Mexican-American brothers struggle against prejudice and adversity in this first novel from poet/memoirist Baca (The Importance of a Piece of Paper, 2004, etc.).
After their father Casimiro is felled by stroke in 2003, Lorenzo takes over the land Casimiro worked for its owner, Miller. Younger brother Vito, forced to leave the farm after beating up Miller’s son for disparaging a Mexican woman, dons boxing gloves and becomes a championship fighter. Unbeknownst to Miller, Lorenzo grows more than chili peppers; his marijuana crop generates plenty of surplus cash, which he uses to improve conditions for the area’s immigrant field workers. He falls for Carmen, a graduate student writing her thesis on the migrants, but is caught between the way of life made possible by his illicit trade and Carmen’s insistence that they join with the workers to agitate for improved conditions. Meanwhile, Vito becomes a hero to the Chicano field hands by equating his fights with the struggle against Anglo injustice and oppression. The narrative skips back and forth in chronology, always circling around the murder of their mother Nopal when Lorenzo was five. We learn that 15-year-old Nopal fled Mexico for America in 1983, fought off a rapist, was rescued by Casimiro, had a singing career that led to her death; ethereal italicized passages suggest that her spirit still follows her sons. All lines eventually converge in a questionably executed and predictable dénouement that would work better with fuller character development.
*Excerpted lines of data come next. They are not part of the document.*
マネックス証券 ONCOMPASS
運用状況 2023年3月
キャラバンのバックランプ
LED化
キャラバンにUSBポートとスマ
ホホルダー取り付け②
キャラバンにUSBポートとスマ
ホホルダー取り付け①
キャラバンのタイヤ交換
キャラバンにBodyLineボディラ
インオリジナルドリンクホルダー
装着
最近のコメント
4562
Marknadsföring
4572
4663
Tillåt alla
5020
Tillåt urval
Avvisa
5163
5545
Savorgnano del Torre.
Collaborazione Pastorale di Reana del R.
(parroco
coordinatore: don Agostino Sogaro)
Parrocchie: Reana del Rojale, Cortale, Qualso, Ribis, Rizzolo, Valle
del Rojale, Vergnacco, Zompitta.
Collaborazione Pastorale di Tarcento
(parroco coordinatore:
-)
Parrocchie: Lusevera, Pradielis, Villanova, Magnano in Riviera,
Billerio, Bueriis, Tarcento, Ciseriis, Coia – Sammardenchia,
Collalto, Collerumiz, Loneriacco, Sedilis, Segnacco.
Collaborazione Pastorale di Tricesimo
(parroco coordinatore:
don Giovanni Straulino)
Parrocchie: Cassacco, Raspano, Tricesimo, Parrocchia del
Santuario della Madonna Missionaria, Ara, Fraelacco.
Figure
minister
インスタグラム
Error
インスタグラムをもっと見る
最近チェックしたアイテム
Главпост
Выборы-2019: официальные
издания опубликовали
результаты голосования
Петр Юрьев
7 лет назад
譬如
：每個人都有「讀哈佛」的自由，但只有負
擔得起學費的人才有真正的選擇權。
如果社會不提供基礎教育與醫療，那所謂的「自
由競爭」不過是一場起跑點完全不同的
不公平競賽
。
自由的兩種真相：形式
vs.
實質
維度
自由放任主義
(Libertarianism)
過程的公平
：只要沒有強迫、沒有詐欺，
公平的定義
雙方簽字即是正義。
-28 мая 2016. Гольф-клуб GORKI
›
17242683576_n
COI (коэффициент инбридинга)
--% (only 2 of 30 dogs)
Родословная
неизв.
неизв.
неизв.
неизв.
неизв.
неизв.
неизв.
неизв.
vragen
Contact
Baca’s impulse to poetic reverie sacrifices clarity and accessibility for surreal, excessive description. Conversely, lack of specificity keeps the material about the plight of immigrant workers at the level of vague archetypes. The betrayal of one brother by the other, the fight in which their bid for land ownership is at stake, as well as the unlikely discovery of their mother’s murderer are all rushed through in prose that never earns believability, empathy or a hold on the reader’s attention.
A potentially interesting story sabotaged by lack of discipline.